> Your objective
Please reproduce the lines of the records below from the one holding "-engine on coeffs" through the one holding "bestimmt werden.", inclusive, skipping all pictures.

> Data to process
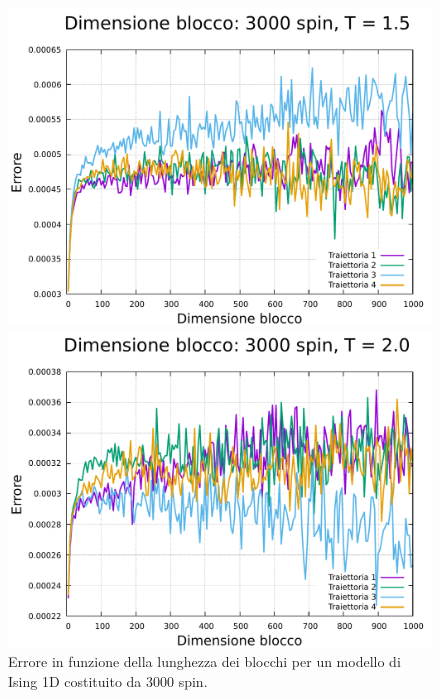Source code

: \begin{figure}[htbp]
    \begin{minipage}{0.45\textwidth}  
      \centering
      \includegraphics[page=1, width=\textwidth]{Immagini/simIsing1D/magn0.02/lblk/err_3000_1.5.pdf}
      \caption{$T\,=\,1.5$}
    \end{minipage}\hfill
    \begin{minipage}{0.45\textwidth}  
      \centering
      \includegraphics[page=1, width=\textwidth]{Immagini/simIsing1D/magn0.02/lblk/err_3000_2.0.pdf}
      \caption{$T\,=\,2.0$}
    \end{minipage}
    \caption{Errore in funzione della lunghezza dei blocchi per un modello di Ising 1D costituito da 3000 spin.}
\end{figure}

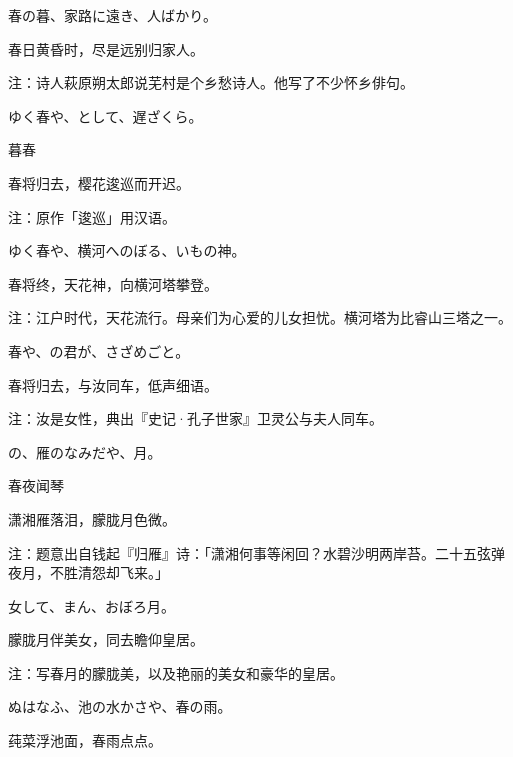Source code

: \begin{haiku}
    {\FH 春の暮、家路に遠き、人ばかり。}

    {\FK 春日黄昏时，尽是远别归家人。}

    {\FT 注：诗人萩原朔太郎说芜村是个乡愁诗人。他写了不少怀乡俳句。}
\end{haiku}

\begin{haiku}
    {\FH ゆく春や、として、遅ざくら。}

    {\FK 暮春}

    {\FK 春将归去，樱花逡巡而开迟。}

    {\FT 注：原作「逡巡」用汉语。}
\end{haiku}

\begin{haiku}
    {\FH ゆく春や、横河へのぼる、いもの神。}

    {\FK 春将终，天花神，向横河塔攀登。}

    {\FT 注：江户时代，天花流行。母亲们为心爱的儿女担忧。横河塔为比睿山三塔之一。}
\end{haiku}

\begin{haiku}
    {\FH 春や、の君が、さざめごと。}

    {\FK 春将归去，与汝同车，低声细语。}

    {\FT 注：汝是女性，典出『史记·孔子世家』卫灵公与夫人同车。}
\end{haiku}

\begin{haiku}
    {\FH {}の、雁のなみだや、月。}

    {\FK 春夜闻琴}

    {\FK 潇湘雁落泪，朦胧月色微。}

    {\FT 注：题意出自钱起『归雁』诗：「潇湘何事等闲回？水碧沙明两岸苔。二十五弦弹夜月，不胜清怨却飞来。」}
\end{haiku}

\begin{haiku}
    {\FH 女して、まん、おぼろ月。}

    {\FK 朦胧月伴美女，同去瞻仰皇居。}

    {\FT 注：写春月的朦胧美，以及艳丽的美女和豪华的皇居。}
\end{haiku}

\begin{haiku}
    {\FH ぬはなふ、池の水かさや、春の雨。}

    {\FK 莼菜浮池面，春雨点点。}
\end{haiku}

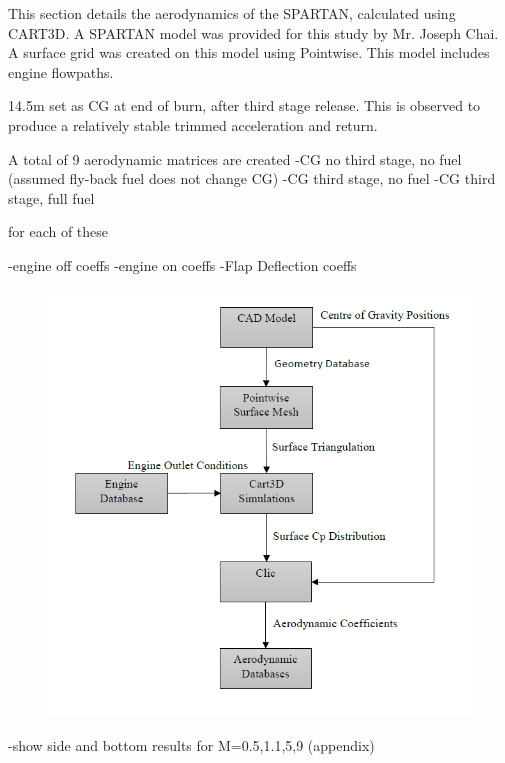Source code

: This section details the aerodynamics of the SPARTAN, calculated using CART3D. A SPARTAN model was provided for this study by Mr. Joseph Chai. A surface grid was created on this model using Pointwise\cite{Pointwise}. This model includes engine flowpaths. 






14.5m set as CG at end of burn, after third stage release. This is observed to produce a relatively stable trimmed acceleration and return. 

A total of 9 aerodynamic matrices are created
-CG no third stage, no fuel (assumed fly-back fuel does not change CG)
-CG third stage, no fuel
-CG third stage, full fuel

for each of these

-engine off coeffs
-engine on coeffs
-Flap Deflection coeffs


\begin{figure}
\centering
\includegraphics[width=0.7\linewidth]{figures/3_vehicle_design/FlowChart}
\caption{}
\label{fig:FlowChart}
\end{figure}


-show side and bottom results for M=0.5,1.1,5,9 (appendix)

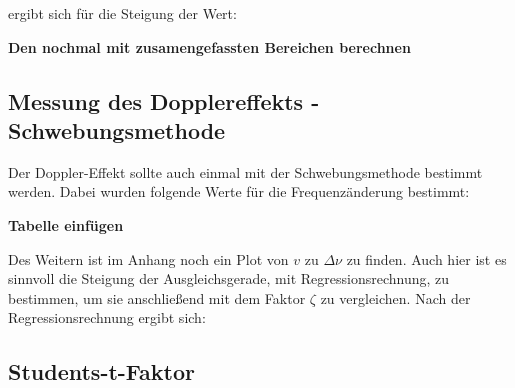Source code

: ergibt sich für die Steigung der Wert:

\textbf{Den nochmal mit zusamengefassten Bereichen berechnen}


\subsection{Messung des Dopplereffekts - Schwebungsmethode}
Der Doppler-Effekt sollte auch einmal mit der Schwebungsmethode 
bestimmt werden.
Dabei wurden folgende Werte für die Frequenzänderung 
bestimmt:

\textbf{Tabelle einfügen}

Des Weitern ist im Anhang noch ein Plot von $v$ zu $\Delta \nu$ 
zu finden. Auch hier ist es sinnvoll die Steigung der Ausgleichsgerade, mit 
Regressionsrechnung, zu bestimmen, um sie anschließend mit dem 
Faktor $\zeta$ zu vergleichen.
Nach der Regressionsrechnung ergibt sich:

\subsection{Students-t-Faktor}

> Result of this exercise
-engine on coeffs
-Flap Deflection coeffs


\begin{figure}
\centering
\includegraphics[width=0.7\linewidth]{figures/3_vehicle_design/FlowChart}
\caption{}
\label{fig:FlowChart}
\end{figure}


-show side and bottom results for M=0.5,1.1,5,9 (appendix)

Source code

: ergibt sich für die Steigung der Wert:

\textbf{Den nochmal mit zusamengefassten Bereichen berechnen}


\subsection{Messung des Dopplereffekts - Schwebungsmethode}
Der Doppler-Effekt sollte auch einmal mit der Schwebungsmethode 
bestimmt werden.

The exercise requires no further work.